* **ASSIGNMENT**:
In full and without alteration, write out the lines below.

* **THE INPUT**:

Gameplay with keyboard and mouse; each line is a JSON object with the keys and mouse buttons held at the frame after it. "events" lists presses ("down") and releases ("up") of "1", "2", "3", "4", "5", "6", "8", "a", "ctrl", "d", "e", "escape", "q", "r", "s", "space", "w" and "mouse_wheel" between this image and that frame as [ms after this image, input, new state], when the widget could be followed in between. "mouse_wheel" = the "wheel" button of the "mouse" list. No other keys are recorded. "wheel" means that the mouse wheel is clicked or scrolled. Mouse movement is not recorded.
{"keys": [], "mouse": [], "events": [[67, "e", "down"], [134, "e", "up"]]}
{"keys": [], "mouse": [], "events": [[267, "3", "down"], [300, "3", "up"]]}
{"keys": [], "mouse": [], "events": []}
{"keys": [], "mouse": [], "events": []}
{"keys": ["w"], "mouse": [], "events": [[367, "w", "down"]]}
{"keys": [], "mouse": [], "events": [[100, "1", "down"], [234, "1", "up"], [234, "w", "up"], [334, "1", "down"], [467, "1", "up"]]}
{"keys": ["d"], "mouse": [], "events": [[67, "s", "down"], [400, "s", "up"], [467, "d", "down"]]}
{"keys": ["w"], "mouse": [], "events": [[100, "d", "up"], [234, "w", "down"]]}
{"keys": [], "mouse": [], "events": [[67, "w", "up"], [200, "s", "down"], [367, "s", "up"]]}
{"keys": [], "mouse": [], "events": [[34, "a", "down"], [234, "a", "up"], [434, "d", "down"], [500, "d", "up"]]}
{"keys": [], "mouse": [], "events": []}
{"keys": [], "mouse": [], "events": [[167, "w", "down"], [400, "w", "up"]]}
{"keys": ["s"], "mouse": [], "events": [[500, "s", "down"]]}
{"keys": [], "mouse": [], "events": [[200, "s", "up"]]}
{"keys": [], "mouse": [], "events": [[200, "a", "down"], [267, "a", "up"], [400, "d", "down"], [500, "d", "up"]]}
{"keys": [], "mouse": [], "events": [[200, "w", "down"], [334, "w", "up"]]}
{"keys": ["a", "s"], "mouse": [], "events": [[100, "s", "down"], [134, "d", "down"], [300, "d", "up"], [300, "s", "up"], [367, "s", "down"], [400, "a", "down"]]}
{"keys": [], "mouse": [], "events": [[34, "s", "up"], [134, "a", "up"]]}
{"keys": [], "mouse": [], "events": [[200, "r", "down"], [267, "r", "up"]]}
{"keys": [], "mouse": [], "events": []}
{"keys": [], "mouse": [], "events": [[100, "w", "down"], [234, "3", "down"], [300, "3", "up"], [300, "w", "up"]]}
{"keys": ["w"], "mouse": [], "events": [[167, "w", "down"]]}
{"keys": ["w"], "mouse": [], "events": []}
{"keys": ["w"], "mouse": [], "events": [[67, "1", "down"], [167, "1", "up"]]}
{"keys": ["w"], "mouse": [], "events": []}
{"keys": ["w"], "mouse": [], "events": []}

* **ANSWER BELOW**:
Gameplay with keyboard and mouse; each line is a JSON object with the keys and mouse buttons held at the frame after it. "events" lists presses ("down") and releases ("up") of "1", "2", "3", "4", "5", "6", "8", "a", "ctrl", "d", "e", "escape", "q", "r", "s", "space", "w" and "mouse_wheel" between this image and that frame as [ms after this image, input, new state], when the widget could be followed in between. "mouse_wheel" = the "wheel" button of the "mouse" list. No other keys are recorded. "wheel" means that the mouse wheel is clicked or scrolled. Mouse movement is not recorded.
{"keys": [], "mouse": [], "events": [[67, "e", "down"], [134, "e", "up"]]}
{"keys": [], "mouse": [], "events": [[267, "3", "down"], [300, "3", "up"]]}
{"keys": [], "mouse": [], "events": []}
{"keys": [], "mouse": [], "events": []}
{"keys": ["w"], "mouse": [], "events": [[367, "w", "down"]]}
{"keys": [], "mouse": [], "events": [[100, "1", "down"], [234, "1", "up"], [234, "w", "up"], [334, "1", "down"], [467, "1", "up"]]}
{"keys": ["d"], "mouse": [], "events": [[67, "s", "down"], [400, "s", "up"], [467, "d", "down"]]}
{"keys": ["w"], "mouse": [], "events": [[100, "d", "up"], [234, "w", "down"]]}
{"keys": [], "mouse": [], "events": [[67, "w", "up"], [200, "s", "down"], [367, "s", "up"]]}
{"keys": [], "mouse": [], "events": [[34, "a", "down"], [234, "a", "up"], [434, "d", "down"], [500, "d", "up"]]}
{"keys": [], "mouse": [], "events": []}
{"keys": [], "mouse": [], "events": [[167, "w", "down"], [400, "w", "up"]]}
{"keys": ["s"], "mouse": [], "events": [[500, "s", "down"]]}
{"keys": [], "mouse": [], "events": [[200, "s", "up"]]}
{"keys": [], "mouse": [], "events": [[200, "a", "down"], [267, "a", "up"], [400, "d", "down"], [500, "d", "up"]]}
{"keys": [], "mouse": [], "events": [[200, "w", "down"], [334, "w", "up"]]}
{"keys": ["a", "s"], "mouse": [], "events": [[100, "s", "down"], [134, "d", "down"], [300, "d", "up"], [300, "s", "up"], [367, "s", "down"], [400, "a", "down"]]}
{"keys": [], "mouse": [], "events": [[34, "s", "up"], [134, "a", "up"]]}
{"keys": [], "mouse": [], "events": [[200, "r", "down"], [267, "r", "up"]]}
{"keys": [], "mouse": [], "events": []}
{"keys": [], "mouse": [], "events": [[100, "w", "down"], [234, "3", "down"], [300, "3", "up"], [300, "w", "up"]]}
{"keys": ["w"], "mouse": [], "events": [[167, "w", "down"]]}
{"keys": ["w"], "mouse": [], "events": []}
{"keys": ["w"], "mouse": [], "events": [[67, "1", "down"], [167, "1", "up"]]}
{"keys": ["w"], "mouse": [], "events": []}
{"keys": ["w"], "mouse": [], "events": []}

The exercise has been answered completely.